I “tarta dogs”

Cani addestrati per intercettare i nidi di tartaruga Caretta caretta, fedeli alleati anche nella conservazione della biodiversità

Ancora una volta i cani dimostrano di essere alleati importanti nelle attività umane. Il loro fiuto, questa volta, è messo al servizio della conservazione della biodiversità. Sono stati chiamati “tarta dogs” perché il loro compito è quello di intercettare i nidi di tartaruga Caretta caretta. Questa tartaruga, che prima nidificava sulle coste di Libia, Grecia, Turchia e Cipro, si è estesa rapidamente verso altri Paesi del Mediterraneo occidentale.

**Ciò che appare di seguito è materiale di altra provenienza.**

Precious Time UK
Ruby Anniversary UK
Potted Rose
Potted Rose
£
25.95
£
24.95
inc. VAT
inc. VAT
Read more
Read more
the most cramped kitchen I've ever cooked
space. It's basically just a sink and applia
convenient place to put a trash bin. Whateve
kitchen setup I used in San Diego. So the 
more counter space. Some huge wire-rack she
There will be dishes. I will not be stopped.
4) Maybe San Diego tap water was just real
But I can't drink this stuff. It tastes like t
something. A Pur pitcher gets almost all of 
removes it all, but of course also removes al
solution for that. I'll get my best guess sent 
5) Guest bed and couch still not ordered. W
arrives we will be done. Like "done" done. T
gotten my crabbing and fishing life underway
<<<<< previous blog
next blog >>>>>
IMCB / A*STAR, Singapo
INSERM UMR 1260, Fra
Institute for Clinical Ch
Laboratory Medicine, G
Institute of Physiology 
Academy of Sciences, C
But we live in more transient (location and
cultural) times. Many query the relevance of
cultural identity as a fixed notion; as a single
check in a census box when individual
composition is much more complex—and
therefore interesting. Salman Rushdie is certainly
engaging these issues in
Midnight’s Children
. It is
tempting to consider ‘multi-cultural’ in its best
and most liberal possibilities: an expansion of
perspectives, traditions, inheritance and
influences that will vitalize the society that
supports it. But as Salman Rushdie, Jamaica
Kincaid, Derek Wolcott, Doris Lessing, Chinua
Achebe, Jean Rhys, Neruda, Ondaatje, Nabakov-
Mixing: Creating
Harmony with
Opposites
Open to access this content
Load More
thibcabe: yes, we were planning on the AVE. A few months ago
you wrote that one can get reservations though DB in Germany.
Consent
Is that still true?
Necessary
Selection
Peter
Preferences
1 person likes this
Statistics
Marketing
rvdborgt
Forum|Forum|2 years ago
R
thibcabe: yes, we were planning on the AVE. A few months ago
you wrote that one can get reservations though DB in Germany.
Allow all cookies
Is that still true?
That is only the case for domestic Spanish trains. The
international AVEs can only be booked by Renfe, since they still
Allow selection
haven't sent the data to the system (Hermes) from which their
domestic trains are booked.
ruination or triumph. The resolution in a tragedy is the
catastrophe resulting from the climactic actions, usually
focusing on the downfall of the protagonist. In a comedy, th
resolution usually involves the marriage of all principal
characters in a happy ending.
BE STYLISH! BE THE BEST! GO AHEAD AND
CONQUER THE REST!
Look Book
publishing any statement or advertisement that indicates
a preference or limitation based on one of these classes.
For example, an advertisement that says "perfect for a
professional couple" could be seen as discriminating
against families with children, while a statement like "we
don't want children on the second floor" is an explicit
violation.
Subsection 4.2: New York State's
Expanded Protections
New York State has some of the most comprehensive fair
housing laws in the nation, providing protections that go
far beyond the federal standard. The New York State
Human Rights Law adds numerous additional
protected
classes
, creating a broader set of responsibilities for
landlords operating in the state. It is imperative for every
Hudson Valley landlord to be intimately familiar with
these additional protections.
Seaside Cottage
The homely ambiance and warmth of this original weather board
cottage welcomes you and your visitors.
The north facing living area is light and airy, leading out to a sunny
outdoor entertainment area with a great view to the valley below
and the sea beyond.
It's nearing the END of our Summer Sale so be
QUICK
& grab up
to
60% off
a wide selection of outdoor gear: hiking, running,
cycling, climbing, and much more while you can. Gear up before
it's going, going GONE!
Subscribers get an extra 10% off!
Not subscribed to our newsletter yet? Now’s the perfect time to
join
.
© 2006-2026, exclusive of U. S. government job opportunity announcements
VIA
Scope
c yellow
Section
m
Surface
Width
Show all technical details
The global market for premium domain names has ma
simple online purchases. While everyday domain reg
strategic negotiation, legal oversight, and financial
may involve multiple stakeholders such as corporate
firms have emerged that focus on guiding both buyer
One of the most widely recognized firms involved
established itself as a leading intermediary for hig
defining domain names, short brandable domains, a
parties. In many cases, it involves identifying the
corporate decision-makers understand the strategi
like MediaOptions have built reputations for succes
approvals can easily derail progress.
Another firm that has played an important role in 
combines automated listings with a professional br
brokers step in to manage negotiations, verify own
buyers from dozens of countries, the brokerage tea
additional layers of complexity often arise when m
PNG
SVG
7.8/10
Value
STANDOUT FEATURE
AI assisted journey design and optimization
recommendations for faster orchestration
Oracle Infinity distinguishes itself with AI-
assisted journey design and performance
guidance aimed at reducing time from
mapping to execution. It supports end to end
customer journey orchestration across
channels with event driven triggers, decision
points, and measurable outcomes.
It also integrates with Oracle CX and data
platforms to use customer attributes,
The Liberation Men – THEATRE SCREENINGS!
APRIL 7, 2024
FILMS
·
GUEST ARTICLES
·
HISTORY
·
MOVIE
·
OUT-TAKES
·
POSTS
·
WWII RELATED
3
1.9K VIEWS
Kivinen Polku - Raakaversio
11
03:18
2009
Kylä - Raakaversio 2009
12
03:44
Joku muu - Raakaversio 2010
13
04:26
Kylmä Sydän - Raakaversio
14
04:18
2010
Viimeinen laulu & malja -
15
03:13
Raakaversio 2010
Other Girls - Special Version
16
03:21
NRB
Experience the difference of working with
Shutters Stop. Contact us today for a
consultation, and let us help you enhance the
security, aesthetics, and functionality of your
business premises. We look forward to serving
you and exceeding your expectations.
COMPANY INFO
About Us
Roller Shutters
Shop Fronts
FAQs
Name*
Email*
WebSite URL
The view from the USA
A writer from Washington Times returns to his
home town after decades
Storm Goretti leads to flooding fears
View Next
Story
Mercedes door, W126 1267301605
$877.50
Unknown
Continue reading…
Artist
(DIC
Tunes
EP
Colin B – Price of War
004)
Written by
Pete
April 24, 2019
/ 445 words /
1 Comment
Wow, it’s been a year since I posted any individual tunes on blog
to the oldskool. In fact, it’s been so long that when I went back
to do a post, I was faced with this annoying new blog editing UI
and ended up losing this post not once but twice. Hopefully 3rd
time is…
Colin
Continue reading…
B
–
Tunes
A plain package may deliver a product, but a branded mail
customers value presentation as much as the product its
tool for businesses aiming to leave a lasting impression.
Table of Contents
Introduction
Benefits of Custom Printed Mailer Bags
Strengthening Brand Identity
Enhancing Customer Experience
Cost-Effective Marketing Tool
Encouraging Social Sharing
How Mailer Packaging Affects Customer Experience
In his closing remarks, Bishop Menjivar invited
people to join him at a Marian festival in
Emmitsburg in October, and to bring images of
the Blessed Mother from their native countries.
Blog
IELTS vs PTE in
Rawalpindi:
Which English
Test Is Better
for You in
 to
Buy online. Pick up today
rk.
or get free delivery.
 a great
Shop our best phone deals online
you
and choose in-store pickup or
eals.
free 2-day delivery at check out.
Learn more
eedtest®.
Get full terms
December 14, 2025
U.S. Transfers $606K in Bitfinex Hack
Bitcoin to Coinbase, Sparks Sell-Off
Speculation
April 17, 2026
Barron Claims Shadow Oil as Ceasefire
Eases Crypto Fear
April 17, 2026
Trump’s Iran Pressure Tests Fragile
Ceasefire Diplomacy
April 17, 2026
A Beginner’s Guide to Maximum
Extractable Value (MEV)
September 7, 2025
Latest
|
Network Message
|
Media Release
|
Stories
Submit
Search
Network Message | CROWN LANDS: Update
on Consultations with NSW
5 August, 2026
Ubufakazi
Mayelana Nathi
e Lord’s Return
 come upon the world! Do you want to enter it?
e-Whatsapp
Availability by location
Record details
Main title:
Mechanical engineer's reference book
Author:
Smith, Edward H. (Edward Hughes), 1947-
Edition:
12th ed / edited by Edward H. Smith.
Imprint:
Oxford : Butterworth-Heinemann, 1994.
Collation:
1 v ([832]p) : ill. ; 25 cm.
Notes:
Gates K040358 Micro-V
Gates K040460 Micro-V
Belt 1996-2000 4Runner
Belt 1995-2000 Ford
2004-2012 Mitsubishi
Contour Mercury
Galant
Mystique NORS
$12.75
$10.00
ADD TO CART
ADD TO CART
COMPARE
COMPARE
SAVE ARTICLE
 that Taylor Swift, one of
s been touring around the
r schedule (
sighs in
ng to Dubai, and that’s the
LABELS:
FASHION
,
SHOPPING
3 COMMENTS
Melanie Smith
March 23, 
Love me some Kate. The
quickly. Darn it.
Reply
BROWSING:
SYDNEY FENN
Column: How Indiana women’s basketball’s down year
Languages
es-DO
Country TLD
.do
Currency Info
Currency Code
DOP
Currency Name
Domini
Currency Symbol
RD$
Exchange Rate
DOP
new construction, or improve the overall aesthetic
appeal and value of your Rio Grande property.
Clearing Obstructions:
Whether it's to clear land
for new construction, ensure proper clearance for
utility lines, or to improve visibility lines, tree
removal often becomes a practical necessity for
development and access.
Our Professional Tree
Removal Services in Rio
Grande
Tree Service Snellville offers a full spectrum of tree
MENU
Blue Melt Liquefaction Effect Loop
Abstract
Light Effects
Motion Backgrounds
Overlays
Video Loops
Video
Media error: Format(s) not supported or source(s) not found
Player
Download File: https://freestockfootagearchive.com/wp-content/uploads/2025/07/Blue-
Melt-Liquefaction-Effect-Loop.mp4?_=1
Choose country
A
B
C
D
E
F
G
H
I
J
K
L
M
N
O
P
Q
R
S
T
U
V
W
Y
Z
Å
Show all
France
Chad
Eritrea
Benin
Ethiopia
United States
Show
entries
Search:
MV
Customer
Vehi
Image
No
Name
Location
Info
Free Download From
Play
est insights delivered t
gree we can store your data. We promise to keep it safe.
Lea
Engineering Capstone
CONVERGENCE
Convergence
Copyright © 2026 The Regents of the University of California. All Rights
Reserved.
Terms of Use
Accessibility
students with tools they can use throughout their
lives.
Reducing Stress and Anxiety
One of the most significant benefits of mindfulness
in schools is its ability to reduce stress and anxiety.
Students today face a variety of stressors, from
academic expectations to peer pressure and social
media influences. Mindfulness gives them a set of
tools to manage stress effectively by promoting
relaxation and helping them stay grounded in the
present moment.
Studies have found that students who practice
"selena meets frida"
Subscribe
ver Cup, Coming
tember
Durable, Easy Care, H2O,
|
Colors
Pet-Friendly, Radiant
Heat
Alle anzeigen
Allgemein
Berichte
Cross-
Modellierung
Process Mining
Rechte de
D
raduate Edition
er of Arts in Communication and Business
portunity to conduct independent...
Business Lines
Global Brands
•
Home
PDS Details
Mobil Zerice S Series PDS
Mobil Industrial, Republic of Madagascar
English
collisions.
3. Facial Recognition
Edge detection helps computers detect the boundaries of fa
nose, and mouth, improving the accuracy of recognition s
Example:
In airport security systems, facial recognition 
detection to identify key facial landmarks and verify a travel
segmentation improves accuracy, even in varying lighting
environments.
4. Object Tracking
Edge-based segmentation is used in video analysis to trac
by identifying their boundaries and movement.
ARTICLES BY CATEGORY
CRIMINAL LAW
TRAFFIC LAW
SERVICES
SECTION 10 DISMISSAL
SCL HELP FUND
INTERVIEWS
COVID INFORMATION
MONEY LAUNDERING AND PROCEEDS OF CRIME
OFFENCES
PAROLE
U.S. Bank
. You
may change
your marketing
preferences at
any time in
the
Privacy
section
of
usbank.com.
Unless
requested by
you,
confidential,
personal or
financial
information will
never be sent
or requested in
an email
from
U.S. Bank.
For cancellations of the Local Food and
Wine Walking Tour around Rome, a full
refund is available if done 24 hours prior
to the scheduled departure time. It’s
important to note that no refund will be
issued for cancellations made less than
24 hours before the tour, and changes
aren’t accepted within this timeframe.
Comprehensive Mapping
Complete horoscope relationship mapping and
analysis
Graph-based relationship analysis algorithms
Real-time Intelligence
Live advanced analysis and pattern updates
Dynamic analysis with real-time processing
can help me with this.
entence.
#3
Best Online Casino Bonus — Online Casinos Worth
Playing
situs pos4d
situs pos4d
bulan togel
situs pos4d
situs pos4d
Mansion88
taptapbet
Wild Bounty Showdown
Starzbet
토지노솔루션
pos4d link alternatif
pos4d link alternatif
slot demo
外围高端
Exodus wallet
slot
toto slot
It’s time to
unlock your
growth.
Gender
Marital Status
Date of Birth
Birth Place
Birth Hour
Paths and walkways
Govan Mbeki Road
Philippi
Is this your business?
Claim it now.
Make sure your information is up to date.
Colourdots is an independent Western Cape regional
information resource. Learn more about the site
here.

In Italia, secondo un dato di Legambiente, nel 2023 siamo passati da una decina di nidi a circa 450. Un numero ancora più significativo se si registrano anche i tentativi di nidificazione andati a vuoto a causa dell’inquinamento luminoso, che disorienta gli animali. Anche in Toscana il numero dei nidi è in aumento a causa dell’innalzamento della temperatura del mare: l’anno scorso ne sono stati registrati 24.

Un addestramento di 6 mesi

Quest’estate, passeggiando sulla spiaggia, potreste dunque “inciampare”, a vostra insaputa, in un nido di tartaruga (da segnalare prontamente!), oppure avere la fortuna di vedere un “tarta dog” al lavoro. «I cani sono già un prezioso aiuto in altre parti del mondo per progetti di monitoraggio finalizzati alla conservazione della natura – ci spiega Nino Morabito, responsabile fauna e benessere animale di Legambiente -.

Il loro supporto è fondamentale perché compensano quello che l’essere umano non è in grado di fare». In alcuni casi, infatti, i nidi non sono facilmente identificabili perché le tracce, nell’arco di due o tre giorni al massimo, non sono più visibili a causa degli eventi atmosferici, oppure perché cancellate dalla pulizia meccanica degli arenili.

«Se anche la loro presenza viene segnalata per tempo da qualche accorto bagnante, passa qualche giorno prima che gli esperti autorizzati possano andare sul posto per fare i controlli, in alcuni casi quando è già troppo tardi, perché le tracce sulla sabbia non ci sono più».

I cani hanno seguito un addestramento di 6 mesi con l’Enci, Ente nazionale cinofilia italiana. «Siamo partiti con 20 unità cinofile, ma ne abbiamo messi in formazione solo 7, i soggetti più equilibrati e preparati».

I “tarta dogs”, infatti, oltre a imparare come usare il loro straordinario olfatto, devono essere in grado di relazionarsi correttamente con l’ambiente circostante: ignorare la presenza di altri cani e non disturbare altre specie che nidificano negli stessi litorali, come il fratino (Charadrius alexandrinus), per esempio, un piccolo trampoliere la cui presenza è minacciata non solo dall’inquinamento, ma anche dalla massiccia invasione di vacanzieri.

Vietato perdere tempo

«Può anche capitare che una mareggiata disperda la posizione di un nido già censito – aggiunge l’etologo – e i cani sono in grado di ritrovarlo. Oppure che le tracce lasciate dalle tartarughe segnalino un nido dove però le uova non sono state deposte. Anche in questo caso il “tarta dog” è prezioso perché è stato addestrato per segnalare solo quelli che hanno le uova, evitando così perdite di tempo».

Ma cosa fare se intercettiamo un nido di tartaruga prima di un “tarta dog”? «Si deve avvisare la capitaneria di porto – consiglia Morabito – che lo segnala attraverso gli uffici regionali preposti a chi può metterlo in sicurezza».

“Tarta dogs” è un’attività prevista dal progetto “Life turtlenest” cofinanziato dal programma Life dell’Unione Europea, coordinato da Legambiente in collaborazione con l’Enci, con la Stazione Zoologica Anton Dohrn di Napoli e con numerosi partner stranieri.

Oltre alla ricerca scientifica, è importante la collaborazione con gli stabilimenti balneari, gli operatori turistici e le amministrazioni locali.